Document segment
Just because they are not responding to every thread, doesn’t mean they didn’t read it. I’m actually amazed at how much effort they put into reading everyones feedback and taking them into consideration. They can’t make everyone happy. They must have thought it was in the best interest of the game.
Yea they tend to take many things into consideration, but that’s more or less as far as it gets.
Yea they tend to take many things into consideration, but that’s more or less as far as it gets.
Should they do more than take many things into consideration? I think that’s exactly what they should be doing, no?
Yea, I do hope they continue spiralling downwards. There’s China to fall back to now to compensate anyway. Tough luck for EU/NA. Two more years and perhaps you’ll ‘get it’, for the lack of better wording.
Taking things under consideration.
Wow, did you see that megaserver feedback thread?
Yah. I’m considering reading it.
Longer time to develop content can lead to higher quality work, the ability to delay/scrap bad content, cohesive design and story, content that tailors to many groups simultaneously.
It’s not really “longer time to develop content” though. They’re not releasing “Entanglement” as an expansion and getting extra time to develop as a result. They’re working over a longer period of time, but they’re also working on more things in that time.
The only thing they can’t do is the “simultaneous release of multiple content types”, but they can instead release them over the course of a few patches/weeks. In the case of an expansion though, content would be separated by several months instead. So you’d get your “simultaneous release” that caters to multiple groups at once, and then have several months of nothing. Once again, the only real difference is how the content is packaged.
A traditional expansion allows the developers to release content when it’s ready, while the Living Story forces developers to release content when it’s due.
Hardly, expansions have due dates too. True, they’d gain a bit of flexibility in how much time they can spend on development, but there’s still a due date in the end. Not to mention the alternative is something akin to WoW’s current situation, where they hide behind “when it’s ready” as an excuse and see huge content droughts with no pay-off as a result.
They obviously get advantages from having “more time” to work on and polish things, but they’ve shown they’ll take that time when needed. They went on vacation and skipped some releases around christmas, and they took several months to work on things after season 1.
But why to people feel the need to react to a SINGLE SENTENCE in a multiple paragraph post instead of actually comment on the majority of the post?
Fact still remains that they only ever managed the six month release schedule ONCE in FOUR major releases, not every release, as the OP tried to imply.
Why do politicians running for office react to one sentence in their opponent’s speech instead of addressing the entirety of it? Why did you react to the six-month release issue rather than the entirety of the OP’s post? It’s done to invalidate one’s opponent’s ideas by attacking what are perceived as weak points. People have been doing this for millennia, and with the internet, we’re at an all-time high.
Honestly, at this point, I’m just convinced that Guild Wars 2 didn’t need to be titled “Guild Wars 2”. The class/ability names and the setting are all that is has in relation to it’s predecessor, and for a game that’s certainly not enough.

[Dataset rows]
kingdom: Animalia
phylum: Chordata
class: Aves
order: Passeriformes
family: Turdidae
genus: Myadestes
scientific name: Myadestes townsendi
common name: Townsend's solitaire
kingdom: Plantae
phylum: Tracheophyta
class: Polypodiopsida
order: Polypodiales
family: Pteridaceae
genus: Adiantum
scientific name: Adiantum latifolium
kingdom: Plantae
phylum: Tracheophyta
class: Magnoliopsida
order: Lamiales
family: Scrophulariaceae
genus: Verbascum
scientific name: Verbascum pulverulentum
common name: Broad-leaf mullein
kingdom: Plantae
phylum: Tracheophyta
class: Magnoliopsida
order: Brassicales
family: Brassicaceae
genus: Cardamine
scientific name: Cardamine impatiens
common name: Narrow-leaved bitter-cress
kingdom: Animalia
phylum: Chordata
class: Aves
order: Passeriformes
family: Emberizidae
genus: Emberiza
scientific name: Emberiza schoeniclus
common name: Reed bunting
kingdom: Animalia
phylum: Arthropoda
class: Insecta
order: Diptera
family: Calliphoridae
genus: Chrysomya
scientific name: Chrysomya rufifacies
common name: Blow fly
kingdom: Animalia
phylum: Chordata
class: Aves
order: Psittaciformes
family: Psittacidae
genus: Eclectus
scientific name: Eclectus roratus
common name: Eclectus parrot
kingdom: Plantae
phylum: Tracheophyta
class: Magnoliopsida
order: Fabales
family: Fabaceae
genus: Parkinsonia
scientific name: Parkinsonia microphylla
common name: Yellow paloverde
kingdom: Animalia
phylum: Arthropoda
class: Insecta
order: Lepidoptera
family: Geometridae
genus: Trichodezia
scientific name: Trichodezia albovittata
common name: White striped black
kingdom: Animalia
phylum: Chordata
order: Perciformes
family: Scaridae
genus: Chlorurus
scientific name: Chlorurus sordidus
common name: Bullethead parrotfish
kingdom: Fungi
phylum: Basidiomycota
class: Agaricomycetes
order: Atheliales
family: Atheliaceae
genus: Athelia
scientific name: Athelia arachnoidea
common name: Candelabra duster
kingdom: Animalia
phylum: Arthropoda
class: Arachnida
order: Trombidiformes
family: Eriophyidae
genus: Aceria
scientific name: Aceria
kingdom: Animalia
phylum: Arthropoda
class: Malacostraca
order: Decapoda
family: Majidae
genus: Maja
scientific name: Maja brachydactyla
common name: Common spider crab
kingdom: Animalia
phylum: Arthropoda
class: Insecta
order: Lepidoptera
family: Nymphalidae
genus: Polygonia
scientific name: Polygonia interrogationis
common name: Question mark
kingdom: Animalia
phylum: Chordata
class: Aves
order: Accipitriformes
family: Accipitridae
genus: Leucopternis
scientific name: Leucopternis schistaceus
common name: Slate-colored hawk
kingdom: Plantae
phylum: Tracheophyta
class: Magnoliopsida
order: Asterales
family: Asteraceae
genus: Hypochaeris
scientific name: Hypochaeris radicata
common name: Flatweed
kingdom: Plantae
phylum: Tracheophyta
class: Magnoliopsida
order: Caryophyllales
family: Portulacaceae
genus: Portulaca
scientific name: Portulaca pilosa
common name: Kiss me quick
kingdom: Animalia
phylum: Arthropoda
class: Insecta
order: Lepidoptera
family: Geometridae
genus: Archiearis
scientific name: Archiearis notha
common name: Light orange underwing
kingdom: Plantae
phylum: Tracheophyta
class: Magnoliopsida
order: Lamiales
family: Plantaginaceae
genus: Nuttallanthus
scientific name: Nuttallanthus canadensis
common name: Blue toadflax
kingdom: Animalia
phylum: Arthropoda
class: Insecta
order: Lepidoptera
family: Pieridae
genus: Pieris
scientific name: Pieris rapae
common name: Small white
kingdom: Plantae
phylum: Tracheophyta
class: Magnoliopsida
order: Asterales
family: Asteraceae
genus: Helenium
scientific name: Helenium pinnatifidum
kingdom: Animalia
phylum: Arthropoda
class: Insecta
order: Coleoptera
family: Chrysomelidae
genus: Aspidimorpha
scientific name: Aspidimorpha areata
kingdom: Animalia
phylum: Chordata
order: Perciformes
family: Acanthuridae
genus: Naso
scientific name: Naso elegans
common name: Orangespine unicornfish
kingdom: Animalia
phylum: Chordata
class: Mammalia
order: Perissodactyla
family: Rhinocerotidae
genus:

Your tasks
1. Can you output the part of the Guild Wars 2 forum thread that begins at the words "Longer time to develop content can" and stops after "content is packaged."?
2. Can you pick up the Guild Wars 2 forum thread from its last post and continue it?

Responses
1.
Longer time to develop content can lead to higher quality work, the ability to delay/scrap bad content, cohesive design and story, content that tailors to many groups simultaneously.
It’s not really “longer time to develop content” though. They’re not releasing “Entanglement” as an expansion and getting extra time to develop as a result. They’re working over a longer period of time, but they’re also working on more things in that time.
The only thing they can’t do is the “simultaneous release of multiple content types”, but they can instead release them over the course of a few patches/weeks. In the case of an expansion though, content would be separated by several months instead. So you’d get your “simultaneous release” that caters to multiple groups at once, and then have several months of nothing. Once again, the only real difference is how the content is packaged.

2.
There’s nothing wrong with wanting a new game and audience, but then I definitely don’t see what they’d want it called Guild Wars 2 – unless it’s implied that GW2 would end up very differently if it wasn’t?
My other problem is that I want to support ANet, but I don’t want to support the payment model. I still recommend it, I still think it’s worth the box price, I just don’t agree with the methods a free-to-play model introduces.
And yet I play this game almost exactly the same way I played Guild Wars 1. I mean yeah with jumping puzzles, and all, but really the whole way I play really hasn’t changed that much.
As do I, but given that I do the same with many other RPGs (especially MMOs) as well, I’m not sure how that prevents it from taking on a far more appropriate title. We’ve gone to great lengths in other threads to establish the huge difference between the two games, a gap big enough to warrant it a more specific and non-misleading title.
Honestly, at this point, I’m just convinced that Guild Wars 2 didn’t need to be titled “Guild Wars 2”. The class/ability names and the setting are all that is has in relation to it’s predecessor, and for a game that’s certainly not enough.
There’s nothing wrong with wanting a new game and audience, but then I definitely don’t see what they’d want it called Guild Wars 2 – unless it’s implied that GW2 would end up very differently if it wasn’t?
My other problem is that I want to support ANet, but I don’t want to support the payment model. I still recommend it, I still think it’s worth the box price, I just don’t agree with the methods a free-to-play model introduces.
And yet I play this game almost exactly the same way I played Guild Wars 1. I mean yeah with jumping puzzles, and all, but really the whole way I play really hasn’t changed that much.
As do I, but given that I do the same with many other RPGs (especially MMOs) as well, I’m not sure how that prevents it from taking on a far more appropriate title. We’ve gone to great lengths in other threads to establish the huge difference between the two games, a gap big enough to warrant it a more specific and non-misleading title.
Look, no company with an IP is going to keep the same world and lore and change the title. There were many differences discussed even before the game launched. We knew it was an MMO, not a CoRPG before launch. We knew it would have no heroes. We knew it would have more levels. We knew it would have skills tied to weapons and less of them. And no on complained, even though this was all known.
It wasn’t like ANet said we’re making the same game, and they didn’t. The fact that Guild Wars 1 people wanted the same game notwithstanding, it’s not reasonable to expect a company to rename a game because there are differences. It’s set in the same world, much later. It’s the same IP.
Look, no company with an IP is going to keep the same world and lore and change the title…
Something like “Heroes of Tyria” or “Guild Wars: The Living Story” seem far from offensive in this regard. We knew what to expect out of GW2, of course, so I don’t see an issue in really ‘driving’ it home with a title that helps reflect that.
Look, no company with an IP is going to keep the same world and lore and change the title…
Something like “Heroes of Tyria” or “Guild Wars: The Living Story” seem far from offensive in this regard. We knew what to expect out of GW2, of course, so I don’t see an issue in really ‘driving’ it home with a title that helps reflect that.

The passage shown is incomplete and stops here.